──────── SOURCE MATERIAL ────────
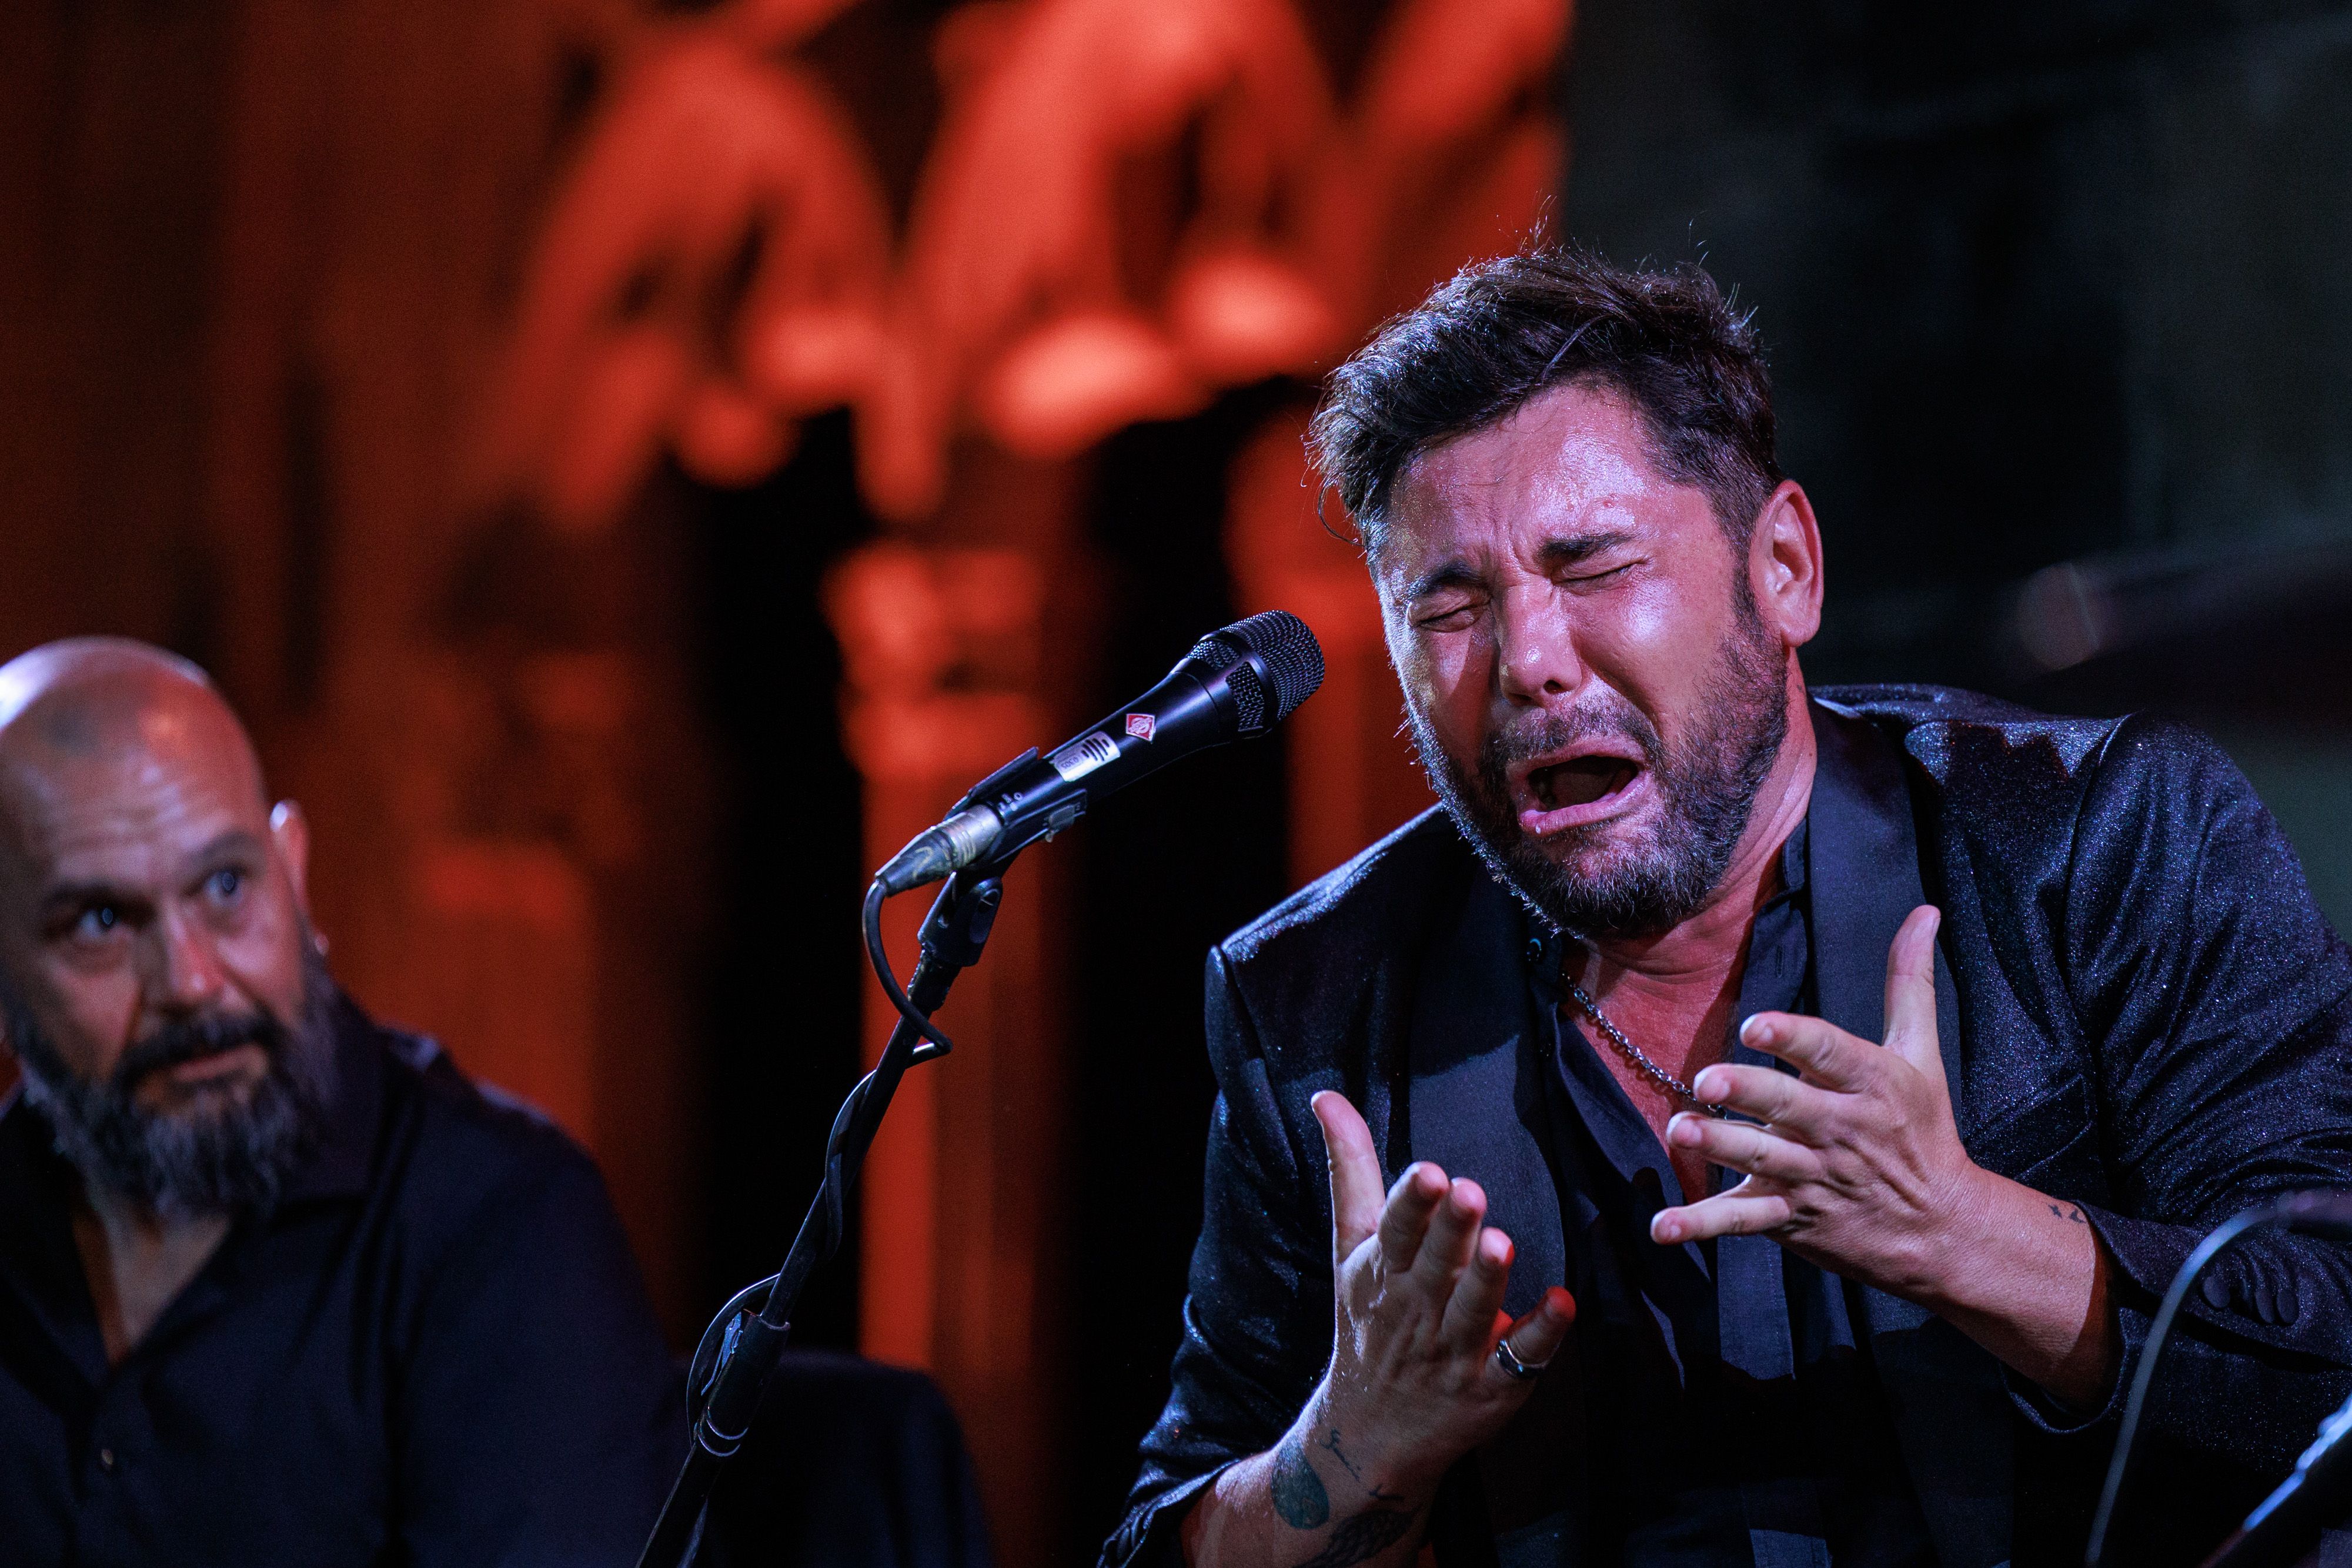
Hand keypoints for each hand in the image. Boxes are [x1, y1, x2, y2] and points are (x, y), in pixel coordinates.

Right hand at [1309, 1091, 1574, 1499]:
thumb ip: (1351, 1169)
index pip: (1394, 1232)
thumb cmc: (1368, 1320)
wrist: (1369, 1432)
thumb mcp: (1350, 1248)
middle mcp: (1416, 1309)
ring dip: (1487, 1278)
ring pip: (1473, 1311)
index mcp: (1381, 1271)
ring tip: (1501, 1241)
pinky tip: (1563, 1303)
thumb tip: (1327, 1095)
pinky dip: (1541, 1335)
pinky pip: (1520, 1361)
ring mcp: (1454, 1351)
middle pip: (1435, 1266)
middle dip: (1450, 1231)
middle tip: (1469, 1191)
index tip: (1428, 1172)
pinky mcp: (1491, 1387)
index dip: (1411, 1205)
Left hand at [1650, 905, 1986, 1299]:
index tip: (1755, 1025)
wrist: (1942, 1229)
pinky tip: (1662, 1226)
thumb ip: (1909, 982)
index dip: (1793, 1038)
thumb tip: (1923, 911)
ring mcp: (1814, 1177)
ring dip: (1719, 1148)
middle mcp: (1841, 1131)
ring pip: (1761, 1159)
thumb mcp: (1921, 1054)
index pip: (1830, 1054)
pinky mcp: (1791, 1217)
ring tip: (1680, 1130)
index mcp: (1871, 1084)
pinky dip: (1701, 1225)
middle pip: (1789, 1107)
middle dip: (1749, 1094)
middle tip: (1707, 1081)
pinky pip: (1742, 1222)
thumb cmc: (1922, 1130)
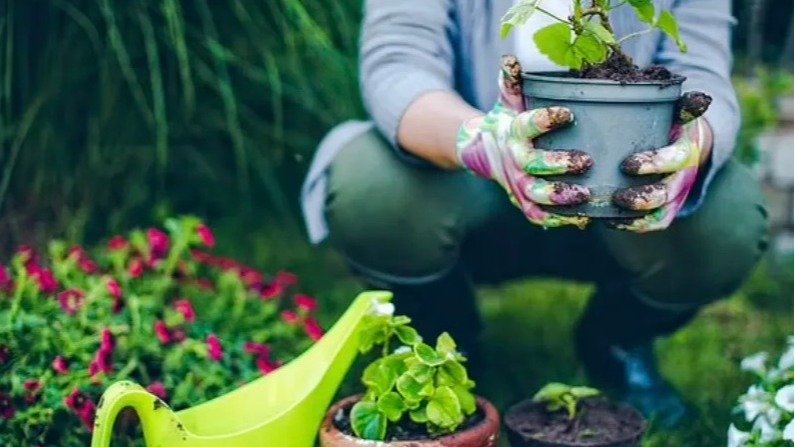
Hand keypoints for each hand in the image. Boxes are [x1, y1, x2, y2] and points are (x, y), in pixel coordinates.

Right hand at [456, 55, 592, 228]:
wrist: (483, 151)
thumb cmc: (507, 120)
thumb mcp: (509, 100)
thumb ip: (513, 82)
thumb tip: (511, 60)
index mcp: (513, 133)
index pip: (527, 125)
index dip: (546, 120)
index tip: (569, 113)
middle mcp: (514, 161)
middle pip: (533, 166)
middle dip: (559, 165)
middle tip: (585, 161)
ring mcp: (518, 185)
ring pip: (537, 195)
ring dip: (561, 197)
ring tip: (586, 194)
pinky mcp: (524, 203)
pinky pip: (539, 215)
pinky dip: (559, 220)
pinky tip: (582, 219)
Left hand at [610, 92, 712, 232]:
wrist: (689, 143)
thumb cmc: (672, 123)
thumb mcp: (678, 111)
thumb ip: (682, 105)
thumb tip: (699, 98)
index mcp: (686, 150)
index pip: (675, 160)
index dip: (654, 164)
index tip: (627, 165)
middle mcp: (683, 177)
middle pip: (667, 193)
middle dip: (643, 198)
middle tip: (617, 197)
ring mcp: (675, 196)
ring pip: (660, 214)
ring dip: (636, 217)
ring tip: (610, 212)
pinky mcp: (666, 209)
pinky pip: (653, 223)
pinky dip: (633, 226)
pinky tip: (609, 222)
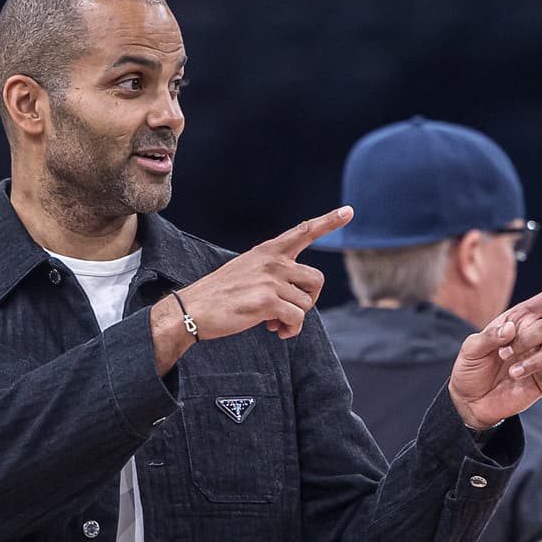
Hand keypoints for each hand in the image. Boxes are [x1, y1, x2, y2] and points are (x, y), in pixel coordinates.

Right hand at [151, 206, 351, 369]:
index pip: (303, 231)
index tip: (349, 211)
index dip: (328, 222)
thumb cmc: (220, 295)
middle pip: (316, 279)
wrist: (192, 309)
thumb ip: (274, 274)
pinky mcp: (267, 301)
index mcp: (267, 251)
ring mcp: (270, 280)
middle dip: (309, 300)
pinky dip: (290, 329)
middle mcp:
────────
TO DO: Exact reproduction of the entries above is what's needed; images stay out.

RESPONSE:
Hand keypoints for each hand in the image. Boxes are [x1, y1, x2, y2] and points are (x, y), in pixel coordinates.

Right hand at [1309, 1091, 1574, 1499]:
thumb ip: (1351, 1169)
index pip: (1394, 1232)
thumb cmc: (1368, 1320)
wrist: (1369, 1432)
thumb mcp: (1350, 1248)
middle mcp: (1416, 1309)
ring dip: (1487, 1278)
ring pip: (1473, 1311)
index mcp: (1381, 1271)
ring tip: (1501, 1241)
pinky tip: (1563, 1303)
thumb tip: (1327, 1095)
pinky dip: (1541, 1335)
pinky pip: (1520, 1361)
ring mcp: (1454, 1351)
middle pip: (1435, 1266)
middle dip: (1450, 1231)
middle tip: (1469, 1191)
index tip: (1428, 1172)
pinky mcp: (1491, 1387)
index dip: (1411, 1205)
Left hand at [1650, 905, 1986, 1299]:
index tip: (1755, 1025)
wrist: (1942, 1229)
pinky tip: (1662, 1226)
thumb ip: (1909, 982)
index dip: (1793, 1038)
thumb tip: (1923, 911)
ring mcp: (1814, 1177)
ring dip: (1719, 1148)
middle mcp: (1841, 1131)
ring pip: (1761, 1159)
thumb mcp: (1921, 1054)
index pip: (1830, 1054)
pinky mcp: (1791, 1217)
ring tip: (1680, 1130)
index mcp: (1871, 1084)
pinky dip: (1701, 1225)
middle pip: (1789, 1107)
middle dip: (1749, 1094)
middle tip: (1707, 1081)
pinky pip: (1742, 1222)
thumb cmc: (1922, 1130)
Hand keypoints for each hand in the image. Boxes are [x1, y1, x2, y2] and points are (x, y), in pixel coordinates.

Right hand at [456, 55, 592, 228]:
wrist: (483, 151)
thumb cmc: (507, 120)
thumb mcp: (509, 100)
thumb ip: (513, 82)
thumb tip: (511, 60)
index mcp: (513, 133)
index pip: (527, 125)
index dip: (546, 120)
index tip: (569, 113)
middle mcp: (514, 161)
middle pip: (533, 166)
middle dip: (559, 165)
middle tip: (585, 161)
ring mcp: (518, 185)
ring pip: (537, 195)
ring dip: (561, 197)
ring tip: (586, 194)
pinky mcp: (524, 203)
pinky pip: (539, 215)
pinky dip: (559, 220)
pinky tip: (582, 219)
Left hand at [610, 92, 712, 232]:
wrist: (689, 143)
thumb cmc: (672, 123)
thumb mcp: (678, 111)
thumb ip: (682, 105)
thumb tip: (699, 98)
index mcp: (686, 150)
index pip: (675, 160)
index dip: (654, 164)
index tip: (627, 165)
middle mcp: (683, 177)
middle pip: (667, 193)
middle dip: (643, 198)
middle tip: (617, 197)
ring mcp: (675, 196)
ring pip: (660, 214)
ring dip: (636, 217)
ring tip: (610, 212)
pinky mcp: (666, 209)
pinky pip: (653, 223)
pinky dip: (633, 226)
pinky tip: (609, 222)
Hand keypoints for each hand in the image. Boxes are [x1, y1, x2, y2] and points are (x, y), in pixel coordinates.

Right hand at [151, 206, 351, 369]:
index pip: (303, 231)
index tip: (349, 211)
index dip: (328, 222)
thumb cmc: (220, 295)
middle pip: (316, 279)
wrist: (192, 309)
thumb ip: (274, 274)
pinky mcp: (267, 301)
index mcp: (267, 251)
ring mcp: (270, 280)
middle dip: (309, 300)
pinky dip: (290, 329)
middle mcp:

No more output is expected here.